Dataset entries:

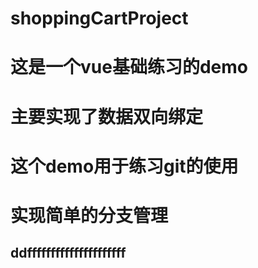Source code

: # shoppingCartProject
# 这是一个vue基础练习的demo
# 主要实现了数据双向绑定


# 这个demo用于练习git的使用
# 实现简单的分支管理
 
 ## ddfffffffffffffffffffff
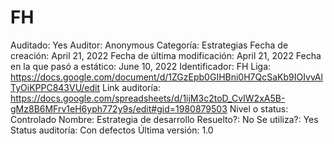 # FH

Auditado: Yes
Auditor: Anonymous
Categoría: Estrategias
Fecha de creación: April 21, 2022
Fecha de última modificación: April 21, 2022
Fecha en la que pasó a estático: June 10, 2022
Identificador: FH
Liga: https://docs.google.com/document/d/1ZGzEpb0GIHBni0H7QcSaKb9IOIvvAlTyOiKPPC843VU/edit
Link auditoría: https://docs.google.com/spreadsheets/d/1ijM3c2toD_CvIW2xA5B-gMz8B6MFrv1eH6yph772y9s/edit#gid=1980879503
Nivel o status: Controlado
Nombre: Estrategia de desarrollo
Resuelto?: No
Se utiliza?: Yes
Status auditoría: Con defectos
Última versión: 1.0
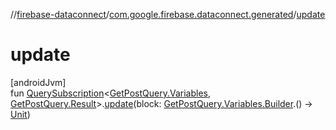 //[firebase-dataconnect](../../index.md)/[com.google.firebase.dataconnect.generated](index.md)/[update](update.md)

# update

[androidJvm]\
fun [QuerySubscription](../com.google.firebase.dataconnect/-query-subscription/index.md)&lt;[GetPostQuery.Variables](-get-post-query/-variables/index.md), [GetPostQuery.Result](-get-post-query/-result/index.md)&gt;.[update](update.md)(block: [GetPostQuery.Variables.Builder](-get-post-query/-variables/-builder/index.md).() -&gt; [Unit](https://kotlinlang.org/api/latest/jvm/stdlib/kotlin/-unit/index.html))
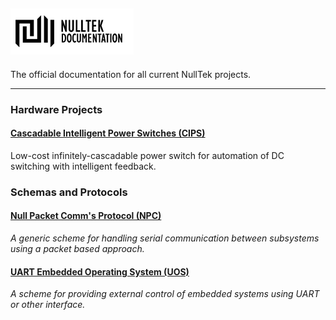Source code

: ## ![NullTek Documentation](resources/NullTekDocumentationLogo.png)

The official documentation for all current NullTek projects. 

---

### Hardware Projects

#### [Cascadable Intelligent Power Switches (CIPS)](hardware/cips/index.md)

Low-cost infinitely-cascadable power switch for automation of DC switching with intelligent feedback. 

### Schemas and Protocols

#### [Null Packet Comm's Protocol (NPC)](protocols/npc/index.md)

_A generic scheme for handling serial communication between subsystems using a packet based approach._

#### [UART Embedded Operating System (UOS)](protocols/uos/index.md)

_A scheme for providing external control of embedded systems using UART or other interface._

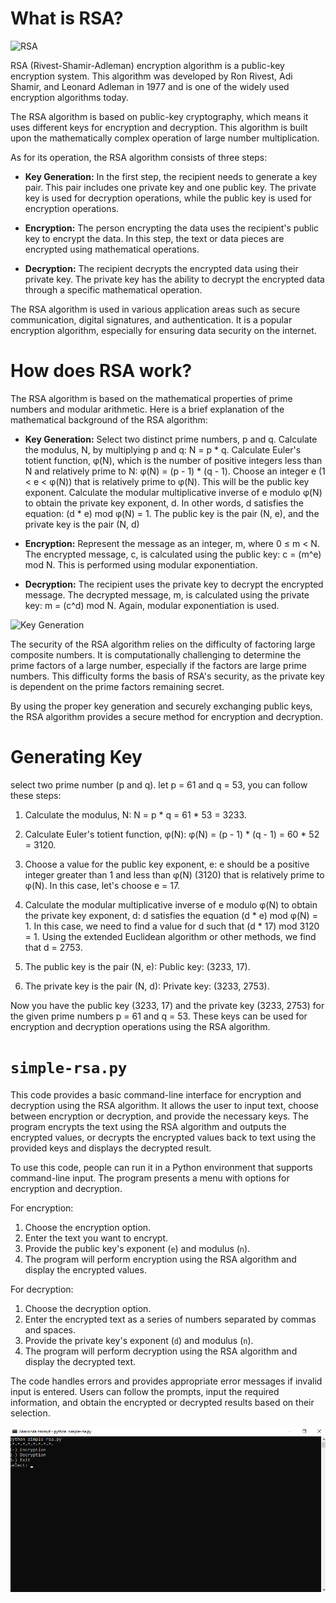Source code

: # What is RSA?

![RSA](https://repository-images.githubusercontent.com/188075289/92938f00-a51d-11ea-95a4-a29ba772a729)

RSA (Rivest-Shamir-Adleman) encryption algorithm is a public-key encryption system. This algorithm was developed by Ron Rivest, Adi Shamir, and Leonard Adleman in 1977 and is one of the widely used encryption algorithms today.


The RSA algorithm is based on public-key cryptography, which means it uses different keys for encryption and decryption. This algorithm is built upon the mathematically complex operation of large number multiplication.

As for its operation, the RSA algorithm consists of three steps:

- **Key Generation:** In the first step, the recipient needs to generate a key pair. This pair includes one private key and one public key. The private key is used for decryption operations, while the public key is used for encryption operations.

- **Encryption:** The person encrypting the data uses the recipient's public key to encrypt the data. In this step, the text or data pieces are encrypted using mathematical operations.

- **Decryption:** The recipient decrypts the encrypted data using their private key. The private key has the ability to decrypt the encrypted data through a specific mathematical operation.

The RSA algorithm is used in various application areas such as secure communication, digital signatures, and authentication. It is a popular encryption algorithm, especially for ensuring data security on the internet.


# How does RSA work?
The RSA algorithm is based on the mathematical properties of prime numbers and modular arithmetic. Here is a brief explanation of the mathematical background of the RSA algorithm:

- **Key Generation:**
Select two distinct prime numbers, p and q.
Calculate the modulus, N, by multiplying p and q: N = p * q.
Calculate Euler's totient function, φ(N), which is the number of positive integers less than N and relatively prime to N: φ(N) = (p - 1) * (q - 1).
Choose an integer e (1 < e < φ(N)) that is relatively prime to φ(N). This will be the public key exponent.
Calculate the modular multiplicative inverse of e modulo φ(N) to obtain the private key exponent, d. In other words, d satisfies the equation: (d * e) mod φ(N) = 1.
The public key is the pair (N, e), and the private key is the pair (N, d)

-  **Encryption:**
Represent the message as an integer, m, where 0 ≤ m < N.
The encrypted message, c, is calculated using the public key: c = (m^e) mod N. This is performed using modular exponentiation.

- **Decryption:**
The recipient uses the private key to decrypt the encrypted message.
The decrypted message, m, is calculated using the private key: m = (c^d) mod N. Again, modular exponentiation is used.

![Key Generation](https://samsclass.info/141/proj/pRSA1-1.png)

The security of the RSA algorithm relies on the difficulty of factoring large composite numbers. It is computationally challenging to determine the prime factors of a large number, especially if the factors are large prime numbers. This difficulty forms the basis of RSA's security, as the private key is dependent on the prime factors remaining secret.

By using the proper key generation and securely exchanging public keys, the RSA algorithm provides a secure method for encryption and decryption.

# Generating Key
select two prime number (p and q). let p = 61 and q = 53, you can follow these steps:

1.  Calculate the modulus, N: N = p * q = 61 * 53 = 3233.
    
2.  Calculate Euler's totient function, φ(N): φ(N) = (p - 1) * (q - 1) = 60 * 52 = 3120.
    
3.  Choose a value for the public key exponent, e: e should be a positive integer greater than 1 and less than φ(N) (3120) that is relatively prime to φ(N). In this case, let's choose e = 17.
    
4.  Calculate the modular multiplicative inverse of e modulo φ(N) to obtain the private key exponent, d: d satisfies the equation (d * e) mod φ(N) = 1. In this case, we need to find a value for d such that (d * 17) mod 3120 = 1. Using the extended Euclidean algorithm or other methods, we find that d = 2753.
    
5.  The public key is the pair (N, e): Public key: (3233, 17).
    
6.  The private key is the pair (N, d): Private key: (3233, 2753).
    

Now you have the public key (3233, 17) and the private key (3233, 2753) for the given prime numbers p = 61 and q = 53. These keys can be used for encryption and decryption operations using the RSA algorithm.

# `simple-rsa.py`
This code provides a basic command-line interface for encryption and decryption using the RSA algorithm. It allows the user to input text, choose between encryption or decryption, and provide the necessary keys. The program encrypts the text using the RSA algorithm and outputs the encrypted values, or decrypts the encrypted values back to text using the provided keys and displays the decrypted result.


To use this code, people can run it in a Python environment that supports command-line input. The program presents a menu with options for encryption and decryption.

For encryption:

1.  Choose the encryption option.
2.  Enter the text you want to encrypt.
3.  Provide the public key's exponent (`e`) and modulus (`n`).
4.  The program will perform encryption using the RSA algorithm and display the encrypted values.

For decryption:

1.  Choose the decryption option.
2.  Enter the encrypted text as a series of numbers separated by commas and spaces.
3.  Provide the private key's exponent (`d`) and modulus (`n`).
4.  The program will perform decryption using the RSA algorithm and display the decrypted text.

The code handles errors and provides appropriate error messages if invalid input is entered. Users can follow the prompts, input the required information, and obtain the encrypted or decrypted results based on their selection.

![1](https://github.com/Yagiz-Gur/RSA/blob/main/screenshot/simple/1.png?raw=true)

...

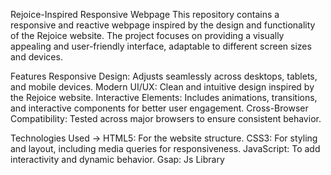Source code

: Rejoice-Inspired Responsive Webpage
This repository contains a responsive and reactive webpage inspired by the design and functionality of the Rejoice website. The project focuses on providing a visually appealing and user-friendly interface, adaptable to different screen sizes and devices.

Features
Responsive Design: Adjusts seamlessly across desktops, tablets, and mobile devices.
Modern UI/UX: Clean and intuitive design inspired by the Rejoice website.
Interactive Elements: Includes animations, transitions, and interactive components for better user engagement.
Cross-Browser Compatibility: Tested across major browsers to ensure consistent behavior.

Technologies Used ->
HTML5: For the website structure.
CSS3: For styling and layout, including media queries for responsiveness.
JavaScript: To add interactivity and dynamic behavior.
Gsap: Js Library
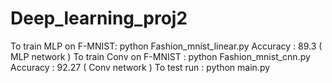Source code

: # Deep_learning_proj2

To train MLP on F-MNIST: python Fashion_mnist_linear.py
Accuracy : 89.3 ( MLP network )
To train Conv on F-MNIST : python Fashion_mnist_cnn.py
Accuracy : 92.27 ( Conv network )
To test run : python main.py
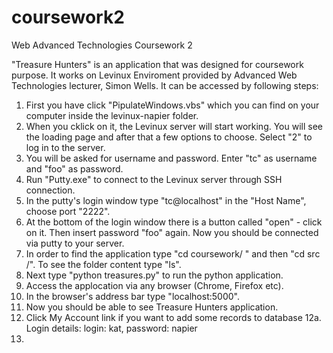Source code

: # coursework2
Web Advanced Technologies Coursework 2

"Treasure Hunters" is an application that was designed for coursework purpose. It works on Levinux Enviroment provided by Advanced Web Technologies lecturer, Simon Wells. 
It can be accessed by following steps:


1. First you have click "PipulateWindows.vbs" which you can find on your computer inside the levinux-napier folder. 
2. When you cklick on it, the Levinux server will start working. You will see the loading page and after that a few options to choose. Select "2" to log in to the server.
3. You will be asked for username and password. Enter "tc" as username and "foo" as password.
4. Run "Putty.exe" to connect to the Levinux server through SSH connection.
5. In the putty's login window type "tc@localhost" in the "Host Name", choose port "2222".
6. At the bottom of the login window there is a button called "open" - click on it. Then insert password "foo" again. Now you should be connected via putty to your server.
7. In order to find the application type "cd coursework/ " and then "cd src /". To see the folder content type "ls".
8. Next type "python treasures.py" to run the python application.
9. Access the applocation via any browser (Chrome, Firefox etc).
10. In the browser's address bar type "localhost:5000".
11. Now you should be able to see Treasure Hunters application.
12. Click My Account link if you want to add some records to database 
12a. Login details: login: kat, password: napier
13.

**What you will do:** Scan the entries above for the line containing "1. First you", and copy it and all lines after it exactly, down to and including the line containing "10. In the browser's".

**Exercise result:**
1. First you have click "PipulateWindows.vbs" which you can find on your computer inside the levinux-napier folder. 
2. When you cklick on it, the Levinux server will start working. You will see the loading page and after that a few options to choose. Select "2" to log in to the server.
3. You will be asked for username and password. Enter "tc" as username and "foo" as password.
4. Run "Putty.exe" to connect to the Levinux server through SSH connection.
5. In the putty's login window type "tc@localhost" in the "Host Name", choose port "2222".
6. At the bottom of the login window there is a button called "open" - click on it. Then insert password "foo" again. Now you should be connected via putty to your server.
7. In order to find the application type "cd coursework/ " and then "cd src /". To see the folder content type "ls".
8. Next type "python treasures.py" to run the python application.
9. Access the applocation via any browser (Chrome, Firefox etc).
10. In the browser's address bar type "localhost:5000".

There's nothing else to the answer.